Her brother Max, a seventh-grader at Redwood Middle School, said that he had been snorkeling and eating pizza over the summer. "I'm not really preparing in any special way to go back to school," he said. Max spent some time at a marine biology camp on Catalina Island.
Patti Workman, their mother, said that this was a very exciting time of the year for the family.
"We've been really enjoying the summer.

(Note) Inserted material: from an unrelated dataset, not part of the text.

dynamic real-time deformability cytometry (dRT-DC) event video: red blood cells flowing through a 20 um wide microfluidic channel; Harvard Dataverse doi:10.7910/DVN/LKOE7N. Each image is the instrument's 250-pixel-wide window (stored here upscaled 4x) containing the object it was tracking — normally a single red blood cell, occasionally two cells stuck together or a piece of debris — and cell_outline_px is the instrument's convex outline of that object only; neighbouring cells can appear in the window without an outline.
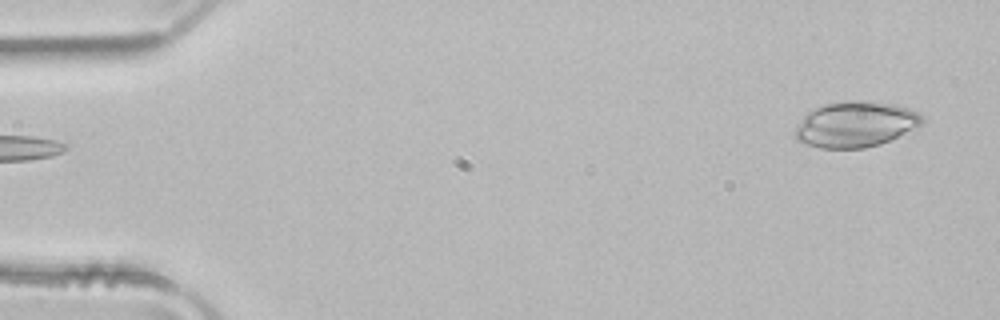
{"species": "common noctule bat (a hibernating species)", "species_latin": "Nyctalus noctula", "temperature_condition": "room temperature", "stored_images_in_passage": 48, "camera_frame_rate_fps": 3000, "um_per_image_px": 0.085, "animal": {"sex": "male", "body_mass_g": 21.5, "forearm_length_mm": 52.0}, "frame": {"image": 1, "passage_image": 1, "time_ms": 0.0, "image_size_px": [1000, 320], "cell_outline_px": [[924, 120], [916, 128], [880, 144], [864, 148], [820, 148], [804, 144], [796, 140], [792, 136], [800, 120], [808, 112], [824, 104], [856, 100], [868, 100], [896, 104], [908, 108], [924, 116]], "centroid_in_image_um": [72.7, 10.57], "position_along_channel_um": 12.3, "area_um2": 33.93}}
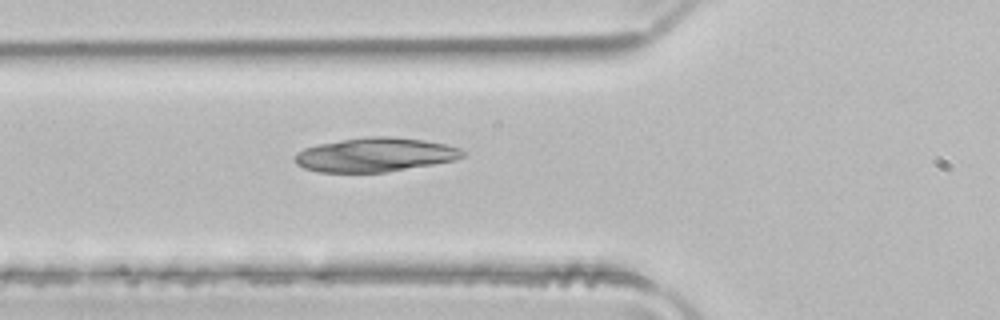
{"frame": {"image": 2, "passage_image": 16, "time_ms": 5.0, "image_size_px": [1000, 320], "cell_outline_px": [[468, 152], [464, 156], [456, 160], [388, 172], [320, 172], [304, 168], [296, 164], [296, 152], [304, 148], [316, 144], [340, 140], [368, 136], [388, 136], [424, 140], [444, 144], [460, 148]], "centroid_in_image_um": [31.9, 13.15], "position_along_channel_um": 93.9, "area_um2": 33.41}}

But it's a new school year," she said. "I'm looking forward to meeting with other parents. I'm also curious about the teachers that my children are going to get."
As the first day of school nears, families in the area are readying themselves for the year ahead. So are the educators.
Karen Hyde, assistant principal at Saratoga High, said she can never sleep on the night before the first day of school. "It has always been like this, ever since I was in kindergarten," she said.
Hyde likened the arrival of new students to the arrival of a cruise ship. "You know what's going to arrive but you don't know who exactly," she said.
The assistant principal said students at Saratoga High will have a lot to look forward to in the new school year. "The PAL center will open in the fall. We're offering some exciting new classes like digital photography," she said. The school will also offer extended 90-minute classes on some days of the week, Hyde said.
"The students are very guarded on the first few days of school. I guess they are afraid of embarrassing themselves," Hyde said. "But after a week, they are not new anymore. You begin to see their true colors."
Hyde said that being a student in high school is perhaps the most important time in a person's life. "They come as children and leave as adults," she said.